Il 23 agosto Terje Rypdal ha compiuto 70 anni, peraltro
portati malissimo. Nel 2007, quando lo sentii suonare dal vivo per la terza e
temo ultima volta, era già messo malissimo. Si esibì da seduto e un mio ex
studente, che nel frattempo aveva trovato la sua strada come fotografo, mi
disse che durante le prove, alle quali aveva potuto partecipare, non fece che
tirar fuori dalla tasca della giacca una fiaschetta per berne compulsivamente
il contenuto. La trasformazione fisica attribuibile all’alcol è evidentissima
passando in rassegna le fotografie che lo ritraggono: il bel marcantonio degli
anni ’70 ha lasciato il posto a un gigante imbolsito che si muove a fatica.
Proprio il 23 agosto la norvegese Rune Grammofon ha aggiunto
al proprio notevole catalogo (Biosphere, Arve Henriksen, Food, Alog, Espen Eriksen)
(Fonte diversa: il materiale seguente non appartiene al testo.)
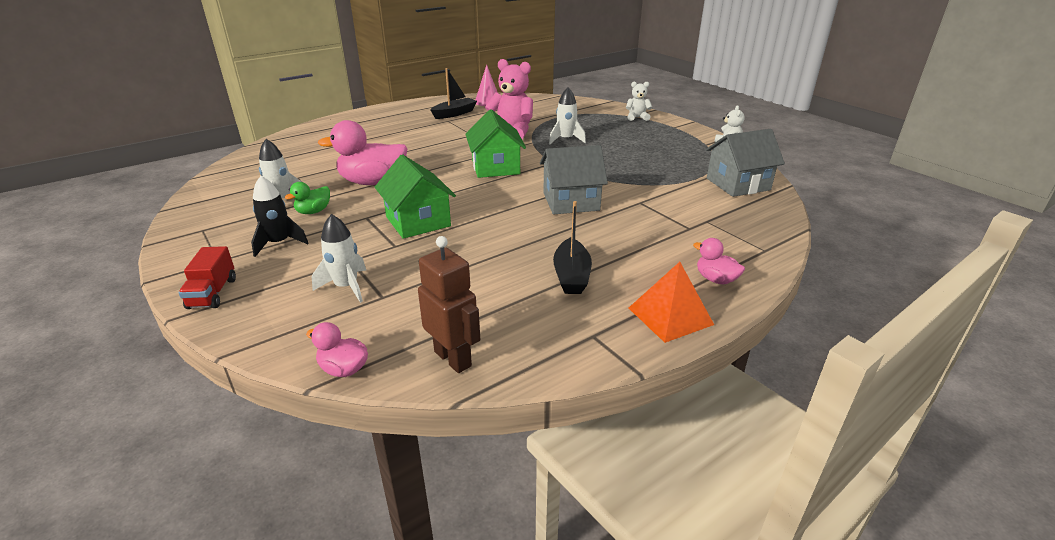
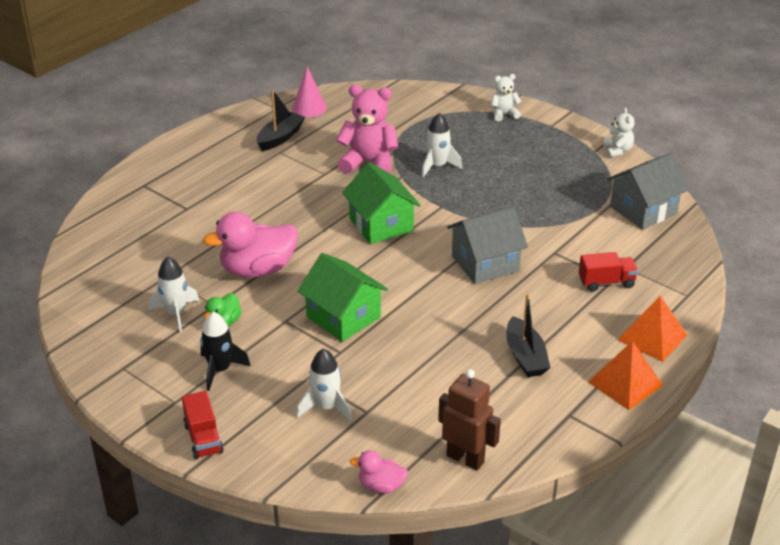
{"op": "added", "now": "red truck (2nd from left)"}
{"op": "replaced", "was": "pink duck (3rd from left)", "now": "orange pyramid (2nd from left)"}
un tributo al titanico chitarrista e compositore norvegese,k dove a una band guidata
dal tastierista Ståle Storløkken (con Rypdal in Vossabrygg e Crime Scene) e
chiamata per l’occasione Sky Music (Skywards era il titolo di un disco del
1997) si aggiungono le performance soliste di Bill Frisell, Nels Cline e David
Torn. Davanti a nomi del genere devono essere fatte subito due considerazioni:
la prima è che la chitarra di Rypdal, con suo quel suono così liquido capace di
vulcanizzazioni improvvise, ha una sua “voce” riconoscibilissima. Nonostante la
straordinarietà delle sue composizioni, dunque, affidare brani come Ørnen, Avskjed
e What comes after a musicisti dal suono altrettanto distinguibile e dalla
personalità ciclopica significa tentare un’arditissima operazione. Mutatis mutandis,
è come se Mozart si fosse messo a suonare Bach. La seconda considerazione è
legata a ciò che è riuscita a fare la band Sky Music, affidando il ruolo
centrale al chitarrismo muscolare di Raoul Björkenheim (già leader dei
Krakatau, ma qualcuno lo ricorderà anche al fianco del compianto Edward Vesala
in Lumi), che esaspera la dimensione metal delle composizioni di Rypdal. Quanto
al repertorio, ricordando che la produzione del nostro si suddivide equamente
tra un jazz-rock ad alto livello di contaminazione e partiture sinfoniche e
orchestrali, è solo dal primo versante che viene selezionato (comprensibilmente
e per dare coerenza all’intera operazione) il materiale suonato, con una netta
predilezione per il Rypdal degli anni ’70, senza dubbio il decennio più
creativo della sua carriera (il suo ultimo miracolo, a mio personalissimo
giudizio, è il sinfonico Lux aeterna, vecchio ormai di tre lustri). È da quella
straordinaria stagione che provengono brani come Over Birkerot, Silver Bird
Heads For The Sun, What Comes After, Though Enough, Rolling Stone, Avskjed e Sunrise.
Qualcosina viene anche lasciata alla creatività degli altri musicisti che
partecipano al tributo, tra i quali spiccano i nomi di Jim O’Rourke, Henry
Kaiser e del violoncellista Erik Friedlander. A loro e a tutti gli altri si
deve un tributo comunque necessario a uno dei musicisti che più hanno
contribuito a ridisegnare il concetto di musica jazz, dilatandone i confini verso
territori inesplorati che hanno finito per fare scuola.